Sixteen mockups
The lander I shipped with the day-two MVP was a placeholder. By the time the rest of the system was solid — the load test, the mail rebuild, the deployment overhaul — the homepage was the only piece left that hadn’t gotten serious attention. So I sat down to do the design pass.

I had a hope going in. I’d been impressed enough with what Claude could do across other parts of the project that I figured I’d turn it loose on the design problem the same way: give it wide latitude, ask for lots of variations, and pick what stuck. Color scheme, font selection, page structure, illustrations, copy — all of it. I thought I’d get a wealth of creative options to react to, and I’d hone in from there.
That isn’t really what happened.
The first batch was sixteen mockups. They were technically competent. The HTML was clean, the CSS was tidy, the layouts held together. But they were also samey in ways I hadn’t expected. They were heavy on text. They leaned toward a particular shape of marketing page — hero with a bold tagline, three benefit columns, a “how it works” diagram, a final call-to-action above the fold. And almost every one of them defaulted to a startupy register: pose the user’s problem, sell them on it for a paragraph, position FeedFilters as the solution.

Zoomed in, here’s what one of them looked like:

I get why. The training data is full of startup landing pages, and a startup landing page is a well-defined target. The trouble is that FeedFilters isn’t a startup. It’s a personal project I’m making available because I think it’s useful, and because I want it to exist. The framing I needed wasn’t “here’s how we solve your pain” — it was “I made this thing; if you have the same RSS problem I have, maybe it’ll help you too.” The voice and the visual register are different. Most of the mockups were trying to sell to a stranger. I wanted something that read as a recommendation from another RSS reader.
Once I figured that out, I stopped looking at mockups for a while and wrote a positioning doc instead. Tagline, audience, tone, what the page should and shouldn’t do. Same sources, less noise — that became the through-line. Audience: people who already know they have an RSS problem and don’t need to be sold on RSS. Tone: indie, low-key, Pinboard-adjacent. Pricing: free with a soft donation ask, no paywall, no metered tier. With that document in hand, the next round of mockups was much easier to evaluate. A smaller second batch instead of another sixteen, and picking the direction took a five-minute look rather than a slog.
After that, the work was straightforward. The lander shipped, and then the rest of the app needed to catch up to it — admin pages, feed list, settings, authentication flows — which had always been part of the plan.

Walking the templates with Claude to surface where the new palette and button system didn’t apply was efficient: it could enumerate the inconsistencies, and I could decide which ones mattered.
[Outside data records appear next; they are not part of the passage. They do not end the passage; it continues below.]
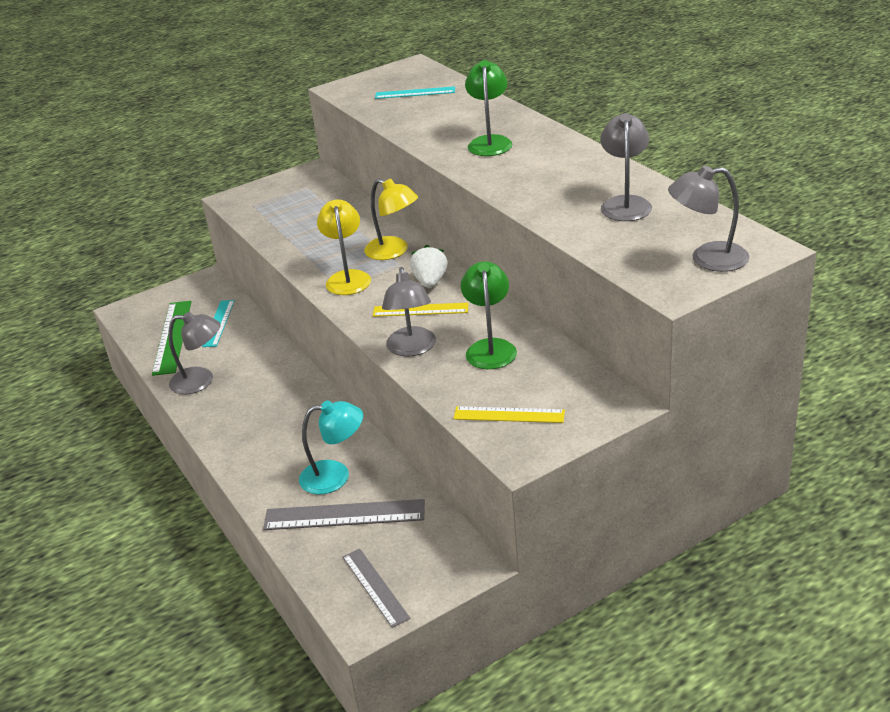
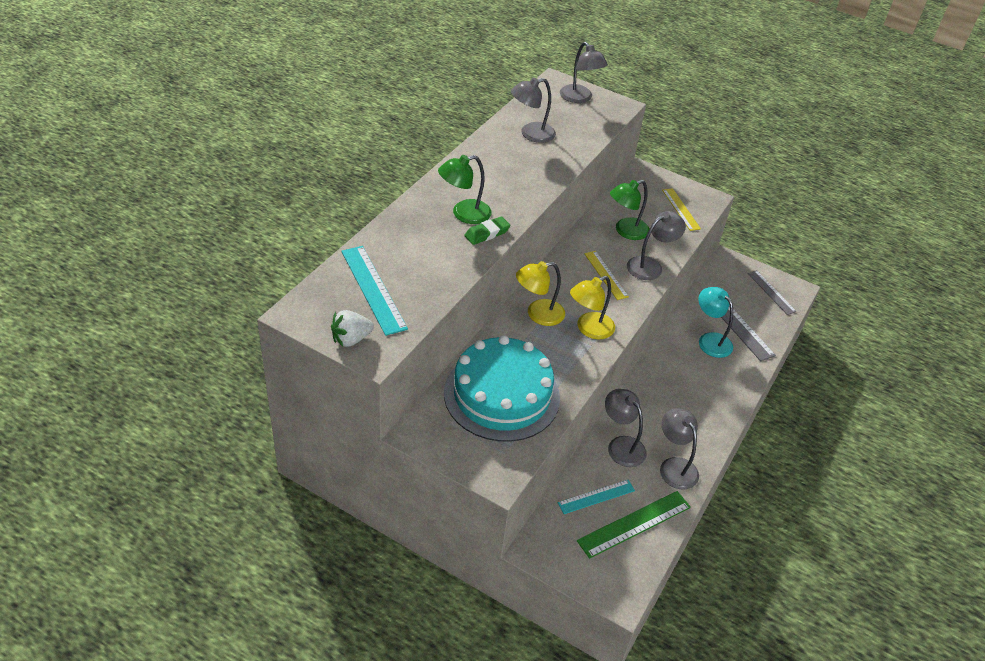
camera: 125 degrees left, 10 degrees up
(255, 354) = (621, 445): none -> grey lamp
(311, 213) = (501, 395): none -> turquoise cake
(375, 587) = (771, 292): grey ruler -> grey ruler turned 60 degrees counterclockwise
(394, 251) = (538, 314): yellow lamp -> yellow lamp turned 120 degrees counterclockwise
(415, 93) = (373, 289): turquoise ruler -> turquoise ruler, size x1.54
(430, 282) = (568, 280): white strawberry -> white strawberry (351, 339)
(449, 149) = (487, 233): none -> green eraser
Buttons, chips, cards, dark mode — all of that landed cleanly once the direction was settled.
Here’s the feeds list page, before the design pass:

And after:

One small detail in the lander captured the dynamic well. The use-cases section is built around a few short phrases in the shape “X, without the Y” — national news, without the politics; tech blogs, without the AI hype; that kind of thing. Claude’s first take was to set them as plain text, one sentence per line, in body type. The words were on the page, but visually they didn’t do anything — they just sat there next to the rest of the body copy.

I asked whether they could appear inside cloud-shape bubbles, the way thought bubbles do in a comic, breaking up the page’s rhythm and letting the phrases read as ideas instead of paragraphs. The result was a noticeable improvement. Same sentences, totally different visual impact.

I don’t think I’d have gotten there by asking for another round of mockups; the prompt that led to the better version had to contain the actual idea.
The honest assessment is that this was the part of the project where Claude was the least useful, by some distance. Generating variation cheaply is a real strength, but in design that variation needs an editor with taste, and the AI’s editorial instincts kept pulling toward the trope I didn’t want. Execution, once a direction is locked, is great. Originality and judgment about what fits a non-business indie project is where I had to do the work myself, and where I needed to slow down to do it.
I don’t think this is a permanent ceiling on what AI can do for design. It’s possible another model is better at this kind of work, or that the same model with better prompting would get further. It’s also possible that design in this register is the kind of thing that still genuinely needs a skilled human designer. Where FeedFilters ended up is fine. It’s coherent, it’s mine, it works. But I think the design has room to be much better than it is, and if I ever do a more serious push on the visual side, I’d reach for a person rather than a prompt.